Slow Cooker Shredded Chicken Nachos

Prep:

Cook:

Level: Easy

Serves: 4

4

    Description

    Nachos topped with slow-cooked chicken with Mexican spices, black beans and cheese, this meal is great on a weeknight to get the family to the table!

    Ingredients

    • FOR THE SPICES:
    • 1 Tablespoon Chili Powder
    • 1 Tablespoon Paprika
    • 2 Tablespoons Cumin
    • 2 Tablespoons Salt
    • 1 Tablespoon Cayenne Pepper
    • FOR THE CHICKEN:
    • 1 whole Yellow Onion, Chopped
    • 3 cloves Garlic, Minced
    • 2 pounds Boneless Skinless Chicken Breast
    • 8 cups Water Or Chicken Stock
    • 3 whole Dried Guajillo Peppers
    • FOR THE NACHOS:
    • 4 whole Avocados, Peeled And Pitted
    • 2 Tablespoons Pico De Gallo
    • 1 can (15 Oz. Size) Black Beans, Drained
    • 1 bag (12 Oz. Size) Tortilla Chips
    • 8 ounces, weight Grated Cheese
    • 8 ounces, fluid Sour Cream
    • 8 ounces, weight Mango Salsa

    Preparation

    Combine the spices in a bowl.

    Add chopped onions, garlic, chicken, seasonings, stock/water and guajillo peppers in a crockpot. Put the lid on and cook for 4-6 hours on low.

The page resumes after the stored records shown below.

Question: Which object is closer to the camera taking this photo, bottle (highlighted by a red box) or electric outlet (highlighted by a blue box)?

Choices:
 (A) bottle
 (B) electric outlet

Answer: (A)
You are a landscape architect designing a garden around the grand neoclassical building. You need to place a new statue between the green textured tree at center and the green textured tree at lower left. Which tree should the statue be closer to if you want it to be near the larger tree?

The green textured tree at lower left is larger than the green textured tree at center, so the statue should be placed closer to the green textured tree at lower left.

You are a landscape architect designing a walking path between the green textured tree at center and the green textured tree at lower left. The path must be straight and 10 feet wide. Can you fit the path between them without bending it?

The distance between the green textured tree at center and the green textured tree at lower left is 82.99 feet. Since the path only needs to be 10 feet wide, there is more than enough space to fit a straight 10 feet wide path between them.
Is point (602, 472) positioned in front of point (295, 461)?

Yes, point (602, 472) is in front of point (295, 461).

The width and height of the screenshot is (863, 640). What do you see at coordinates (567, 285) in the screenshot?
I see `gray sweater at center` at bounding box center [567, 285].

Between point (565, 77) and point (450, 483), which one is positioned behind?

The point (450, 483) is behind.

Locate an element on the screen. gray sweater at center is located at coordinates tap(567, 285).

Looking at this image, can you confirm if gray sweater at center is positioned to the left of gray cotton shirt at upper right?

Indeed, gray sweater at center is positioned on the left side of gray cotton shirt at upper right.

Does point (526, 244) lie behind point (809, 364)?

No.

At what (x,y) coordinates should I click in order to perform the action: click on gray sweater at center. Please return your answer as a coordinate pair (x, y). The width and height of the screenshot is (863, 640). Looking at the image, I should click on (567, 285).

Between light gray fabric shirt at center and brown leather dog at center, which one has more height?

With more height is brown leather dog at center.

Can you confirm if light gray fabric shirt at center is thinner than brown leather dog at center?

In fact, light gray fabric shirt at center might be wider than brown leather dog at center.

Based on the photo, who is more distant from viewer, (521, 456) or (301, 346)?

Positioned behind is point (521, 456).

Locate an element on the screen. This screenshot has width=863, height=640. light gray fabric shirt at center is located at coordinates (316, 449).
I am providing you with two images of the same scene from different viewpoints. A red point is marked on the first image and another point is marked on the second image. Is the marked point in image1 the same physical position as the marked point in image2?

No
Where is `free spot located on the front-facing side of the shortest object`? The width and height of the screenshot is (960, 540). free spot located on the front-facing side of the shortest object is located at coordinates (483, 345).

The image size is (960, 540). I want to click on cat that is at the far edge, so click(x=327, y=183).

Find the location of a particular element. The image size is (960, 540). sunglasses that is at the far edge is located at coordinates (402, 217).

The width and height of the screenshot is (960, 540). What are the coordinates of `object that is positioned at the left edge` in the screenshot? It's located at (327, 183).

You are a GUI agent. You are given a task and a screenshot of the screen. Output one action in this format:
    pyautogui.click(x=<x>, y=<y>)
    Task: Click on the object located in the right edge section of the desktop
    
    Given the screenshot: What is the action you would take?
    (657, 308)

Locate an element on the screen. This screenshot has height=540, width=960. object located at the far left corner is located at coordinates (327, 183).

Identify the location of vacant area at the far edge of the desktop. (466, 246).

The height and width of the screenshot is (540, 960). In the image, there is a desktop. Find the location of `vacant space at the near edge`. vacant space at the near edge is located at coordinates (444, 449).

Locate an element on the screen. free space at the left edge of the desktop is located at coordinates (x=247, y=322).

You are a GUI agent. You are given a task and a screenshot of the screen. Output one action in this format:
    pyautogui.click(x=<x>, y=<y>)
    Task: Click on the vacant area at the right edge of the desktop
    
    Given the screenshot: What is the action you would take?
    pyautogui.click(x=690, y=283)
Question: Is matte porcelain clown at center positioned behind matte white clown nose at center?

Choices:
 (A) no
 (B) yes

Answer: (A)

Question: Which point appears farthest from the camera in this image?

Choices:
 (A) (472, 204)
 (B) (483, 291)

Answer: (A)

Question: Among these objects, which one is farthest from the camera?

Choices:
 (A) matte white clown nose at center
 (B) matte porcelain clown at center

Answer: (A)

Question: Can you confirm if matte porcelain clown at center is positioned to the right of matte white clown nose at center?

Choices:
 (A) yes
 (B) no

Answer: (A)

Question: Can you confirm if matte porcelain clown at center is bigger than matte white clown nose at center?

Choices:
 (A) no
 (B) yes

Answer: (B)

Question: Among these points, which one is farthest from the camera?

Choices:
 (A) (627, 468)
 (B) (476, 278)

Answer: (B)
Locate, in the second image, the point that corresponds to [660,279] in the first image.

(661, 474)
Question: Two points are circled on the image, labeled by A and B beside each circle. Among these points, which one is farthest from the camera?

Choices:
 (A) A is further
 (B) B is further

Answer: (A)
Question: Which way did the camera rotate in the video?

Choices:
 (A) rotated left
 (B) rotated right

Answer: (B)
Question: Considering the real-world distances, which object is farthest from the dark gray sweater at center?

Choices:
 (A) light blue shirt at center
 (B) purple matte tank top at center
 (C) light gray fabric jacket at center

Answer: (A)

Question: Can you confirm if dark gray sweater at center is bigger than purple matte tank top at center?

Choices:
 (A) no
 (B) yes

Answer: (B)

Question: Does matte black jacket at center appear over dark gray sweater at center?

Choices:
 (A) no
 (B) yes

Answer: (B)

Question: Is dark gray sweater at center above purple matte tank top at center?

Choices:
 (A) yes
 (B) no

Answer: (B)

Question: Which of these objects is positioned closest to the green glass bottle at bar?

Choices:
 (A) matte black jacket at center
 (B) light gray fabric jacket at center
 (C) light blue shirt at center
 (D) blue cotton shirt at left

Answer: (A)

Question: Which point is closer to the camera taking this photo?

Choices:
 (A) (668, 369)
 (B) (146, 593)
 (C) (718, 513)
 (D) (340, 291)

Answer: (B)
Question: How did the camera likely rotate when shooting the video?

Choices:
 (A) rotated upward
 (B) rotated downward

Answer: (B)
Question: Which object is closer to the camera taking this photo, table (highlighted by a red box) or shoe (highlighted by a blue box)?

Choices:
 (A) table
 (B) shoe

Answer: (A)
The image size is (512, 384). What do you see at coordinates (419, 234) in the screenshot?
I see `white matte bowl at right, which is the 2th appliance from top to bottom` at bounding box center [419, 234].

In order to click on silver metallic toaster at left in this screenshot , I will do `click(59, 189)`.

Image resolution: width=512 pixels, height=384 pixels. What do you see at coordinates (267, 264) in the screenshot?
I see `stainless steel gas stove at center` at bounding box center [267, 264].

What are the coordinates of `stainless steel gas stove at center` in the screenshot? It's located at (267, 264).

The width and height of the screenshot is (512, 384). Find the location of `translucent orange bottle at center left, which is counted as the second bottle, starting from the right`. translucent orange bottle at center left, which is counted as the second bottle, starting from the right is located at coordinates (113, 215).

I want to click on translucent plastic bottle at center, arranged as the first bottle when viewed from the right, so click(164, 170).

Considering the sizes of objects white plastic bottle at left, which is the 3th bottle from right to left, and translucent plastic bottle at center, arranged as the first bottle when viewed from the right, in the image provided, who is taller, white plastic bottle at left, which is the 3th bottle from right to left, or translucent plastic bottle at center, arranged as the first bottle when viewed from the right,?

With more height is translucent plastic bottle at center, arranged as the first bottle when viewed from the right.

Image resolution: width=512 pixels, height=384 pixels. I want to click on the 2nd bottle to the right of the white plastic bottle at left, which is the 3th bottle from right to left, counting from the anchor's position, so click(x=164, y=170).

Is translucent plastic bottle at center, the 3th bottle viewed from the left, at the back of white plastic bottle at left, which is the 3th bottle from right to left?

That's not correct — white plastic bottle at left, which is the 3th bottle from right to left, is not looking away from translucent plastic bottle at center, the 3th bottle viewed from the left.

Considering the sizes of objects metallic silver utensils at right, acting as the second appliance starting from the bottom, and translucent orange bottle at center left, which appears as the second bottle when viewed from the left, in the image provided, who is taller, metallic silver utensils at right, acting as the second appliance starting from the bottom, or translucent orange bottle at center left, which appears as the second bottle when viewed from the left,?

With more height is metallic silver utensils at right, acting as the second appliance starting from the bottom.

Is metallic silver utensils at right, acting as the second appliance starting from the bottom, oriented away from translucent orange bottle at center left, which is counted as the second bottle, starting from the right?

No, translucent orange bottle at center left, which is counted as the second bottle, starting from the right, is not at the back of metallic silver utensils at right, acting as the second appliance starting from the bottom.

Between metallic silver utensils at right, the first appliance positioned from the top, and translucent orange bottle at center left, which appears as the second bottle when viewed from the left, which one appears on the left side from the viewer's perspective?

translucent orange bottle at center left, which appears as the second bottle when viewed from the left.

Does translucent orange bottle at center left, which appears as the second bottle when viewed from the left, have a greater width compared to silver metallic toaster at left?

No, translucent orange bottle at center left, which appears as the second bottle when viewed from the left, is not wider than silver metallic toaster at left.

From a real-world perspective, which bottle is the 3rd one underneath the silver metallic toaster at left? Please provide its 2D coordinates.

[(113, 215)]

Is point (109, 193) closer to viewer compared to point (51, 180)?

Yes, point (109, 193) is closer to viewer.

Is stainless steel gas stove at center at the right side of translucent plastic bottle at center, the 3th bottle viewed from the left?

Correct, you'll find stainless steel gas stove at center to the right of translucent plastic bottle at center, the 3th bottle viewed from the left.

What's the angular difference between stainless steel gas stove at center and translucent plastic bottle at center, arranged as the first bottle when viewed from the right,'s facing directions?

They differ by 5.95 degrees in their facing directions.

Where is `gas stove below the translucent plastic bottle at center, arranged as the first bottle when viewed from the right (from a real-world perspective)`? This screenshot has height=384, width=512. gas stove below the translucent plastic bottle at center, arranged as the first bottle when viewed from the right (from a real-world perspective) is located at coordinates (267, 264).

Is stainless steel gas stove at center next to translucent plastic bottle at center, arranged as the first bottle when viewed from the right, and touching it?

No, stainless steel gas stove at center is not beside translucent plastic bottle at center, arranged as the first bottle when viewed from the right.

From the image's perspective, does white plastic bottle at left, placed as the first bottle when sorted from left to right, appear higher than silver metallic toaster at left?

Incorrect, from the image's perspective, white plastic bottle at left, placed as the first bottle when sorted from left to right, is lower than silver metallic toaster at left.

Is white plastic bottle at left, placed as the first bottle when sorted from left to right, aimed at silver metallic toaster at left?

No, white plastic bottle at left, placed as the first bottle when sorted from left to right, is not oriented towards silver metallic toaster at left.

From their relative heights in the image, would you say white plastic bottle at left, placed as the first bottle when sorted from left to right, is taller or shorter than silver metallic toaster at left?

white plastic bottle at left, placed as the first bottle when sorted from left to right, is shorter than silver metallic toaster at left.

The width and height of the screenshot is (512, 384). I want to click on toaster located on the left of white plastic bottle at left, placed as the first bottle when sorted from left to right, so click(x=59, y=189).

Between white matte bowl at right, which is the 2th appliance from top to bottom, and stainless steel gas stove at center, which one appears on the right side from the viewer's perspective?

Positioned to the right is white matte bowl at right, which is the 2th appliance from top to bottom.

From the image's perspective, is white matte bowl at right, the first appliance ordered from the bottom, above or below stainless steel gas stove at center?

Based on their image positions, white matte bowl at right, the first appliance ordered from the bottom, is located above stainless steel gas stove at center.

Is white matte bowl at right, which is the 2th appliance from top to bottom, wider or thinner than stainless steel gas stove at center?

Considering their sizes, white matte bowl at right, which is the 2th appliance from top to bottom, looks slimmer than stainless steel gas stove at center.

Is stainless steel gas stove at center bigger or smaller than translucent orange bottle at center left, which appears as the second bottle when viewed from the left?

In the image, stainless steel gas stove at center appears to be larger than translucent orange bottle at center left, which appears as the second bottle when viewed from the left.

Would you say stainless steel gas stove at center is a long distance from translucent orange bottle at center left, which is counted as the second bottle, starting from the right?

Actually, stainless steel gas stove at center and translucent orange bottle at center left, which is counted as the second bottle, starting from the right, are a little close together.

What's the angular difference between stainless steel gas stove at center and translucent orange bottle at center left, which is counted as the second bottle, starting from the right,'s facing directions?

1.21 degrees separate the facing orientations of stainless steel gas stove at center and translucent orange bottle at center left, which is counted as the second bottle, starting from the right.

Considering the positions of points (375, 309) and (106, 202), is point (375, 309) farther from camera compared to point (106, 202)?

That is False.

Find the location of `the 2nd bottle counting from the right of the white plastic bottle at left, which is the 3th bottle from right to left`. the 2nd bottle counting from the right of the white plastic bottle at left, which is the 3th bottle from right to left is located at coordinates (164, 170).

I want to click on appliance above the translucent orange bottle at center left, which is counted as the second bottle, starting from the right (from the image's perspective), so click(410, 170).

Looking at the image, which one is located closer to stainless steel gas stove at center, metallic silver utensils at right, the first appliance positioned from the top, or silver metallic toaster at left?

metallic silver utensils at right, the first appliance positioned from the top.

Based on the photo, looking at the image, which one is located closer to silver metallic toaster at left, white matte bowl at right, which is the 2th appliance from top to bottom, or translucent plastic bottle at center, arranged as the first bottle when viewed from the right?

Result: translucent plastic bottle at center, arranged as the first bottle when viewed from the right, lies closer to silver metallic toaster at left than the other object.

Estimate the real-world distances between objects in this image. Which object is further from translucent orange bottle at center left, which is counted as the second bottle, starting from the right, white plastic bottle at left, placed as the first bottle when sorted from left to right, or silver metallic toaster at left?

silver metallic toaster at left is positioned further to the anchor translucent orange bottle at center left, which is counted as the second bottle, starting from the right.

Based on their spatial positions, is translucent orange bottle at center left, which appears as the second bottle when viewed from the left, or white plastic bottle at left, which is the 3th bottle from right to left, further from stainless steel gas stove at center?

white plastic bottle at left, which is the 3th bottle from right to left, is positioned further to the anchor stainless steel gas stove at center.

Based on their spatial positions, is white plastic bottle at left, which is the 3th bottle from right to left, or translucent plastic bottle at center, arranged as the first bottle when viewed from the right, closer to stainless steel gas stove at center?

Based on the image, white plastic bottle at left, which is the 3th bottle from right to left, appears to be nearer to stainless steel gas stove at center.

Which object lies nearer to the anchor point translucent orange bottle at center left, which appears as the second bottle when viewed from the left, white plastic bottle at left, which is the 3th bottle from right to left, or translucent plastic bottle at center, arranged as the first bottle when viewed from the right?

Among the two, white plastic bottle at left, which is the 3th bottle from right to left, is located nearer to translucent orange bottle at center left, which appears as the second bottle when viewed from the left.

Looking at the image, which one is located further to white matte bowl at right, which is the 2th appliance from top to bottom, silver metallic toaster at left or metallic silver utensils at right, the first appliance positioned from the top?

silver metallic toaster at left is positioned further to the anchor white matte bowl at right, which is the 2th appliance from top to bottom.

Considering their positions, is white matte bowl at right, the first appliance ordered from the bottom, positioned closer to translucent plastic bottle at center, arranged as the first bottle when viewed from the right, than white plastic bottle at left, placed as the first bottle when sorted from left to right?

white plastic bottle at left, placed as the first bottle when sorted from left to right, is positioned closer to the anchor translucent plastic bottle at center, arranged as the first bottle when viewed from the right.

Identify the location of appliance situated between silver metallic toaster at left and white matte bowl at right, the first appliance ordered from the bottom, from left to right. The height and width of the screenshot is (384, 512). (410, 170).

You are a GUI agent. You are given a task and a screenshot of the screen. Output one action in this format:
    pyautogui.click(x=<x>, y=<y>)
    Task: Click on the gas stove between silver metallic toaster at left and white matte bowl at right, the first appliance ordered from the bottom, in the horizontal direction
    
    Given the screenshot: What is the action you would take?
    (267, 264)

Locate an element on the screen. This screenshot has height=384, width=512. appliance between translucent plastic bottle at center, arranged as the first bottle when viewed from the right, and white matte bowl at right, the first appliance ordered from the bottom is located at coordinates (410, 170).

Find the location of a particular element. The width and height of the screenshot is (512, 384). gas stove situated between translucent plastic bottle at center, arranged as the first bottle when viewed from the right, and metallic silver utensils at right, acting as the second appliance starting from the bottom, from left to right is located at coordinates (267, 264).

    When the chicken is ready preheat the oven to 350 F. Mash up the avocado and mix in the pico de gallo to do a quick guacamole! Heat the canned black beans

    Take the chicken out of the crockpot and shred with a fork. It should fall apart with no resistance.

    On a cooking sheet, spread a layer of chips, then sprinkle with the black beans then the chicken. Cover it all with shredded cheese and place in the oven.

    Cook in the oven for about 15-20 minutes, then remove it from the oven. Serve with guacamole, sour cream and salsa. I used some mango salsa. Enjoy!